When he left spring training in 2006, Greinke wasn't even sure why he was so miserable.
"I didn't realize there was a cure for what I had, where I just hated being around people," he said. "I was going to get a job where I didn't have to be around people all the time. Mainly, just mowing grass was my goal."
Now his priorities are entirely different.
"It's just been, like seriously, three years of just thinking every day I want to get as good as I can get and help the Royals as much as I can," he said.
When Moore replaced Baird, he maintained the same hands-on care of Greinke that his predecessor had shown.
"Yeah, he had some setbacks along the way, which are self-proclaimed by him," Moore said. "A lot of people, and a lot of his teammates helped out, too. It's been a process that everyone's been involved with. But ultimately, Zack's the one who's earned this opportunity."
After earning $1,475,000 last season, Greinke asked for $4.4 million in arbitration when he exchanged proposed salaries with the Royals last week.
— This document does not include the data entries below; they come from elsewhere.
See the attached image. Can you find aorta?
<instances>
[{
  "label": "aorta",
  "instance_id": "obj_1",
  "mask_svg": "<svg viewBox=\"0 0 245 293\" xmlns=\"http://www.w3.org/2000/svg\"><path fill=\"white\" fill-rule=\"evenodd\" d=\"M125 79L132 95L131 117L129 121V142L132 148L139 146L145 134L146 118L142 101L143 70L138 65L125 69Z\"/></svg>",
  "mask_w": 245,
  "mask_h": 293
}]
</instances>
The team offered $3.4 million.
He gets $3.75 million this year, $7.25 million in 2010 and $13.5 million in each of the final two seasons of the deal.
Gratitude was not the only reason he wanted to stay with the long-woeful Royals, who have improved their victory total each of the past three seasons.
"Each year we've improved and it looks like we're going to continue to," he said. "And that's pretty exciting for me because like I said, three or four years ago I didn't see it coming. It's really taken a good turn for the better.
"Three years ago I was in the minor leagues, two years ago I was in the bullpen not capable of getting hitters out as a starter. Just coming from being so low in those situations to being, after one good year, a really good deal and the chance to stay with Kansas City for four more years. ... It's just really neat to look back at it."
Kansas City has three players remaining in arbitration: outfielder-infielder Mark Teahen, first baseman Mike Jacobs and right-hander Brian Bannister.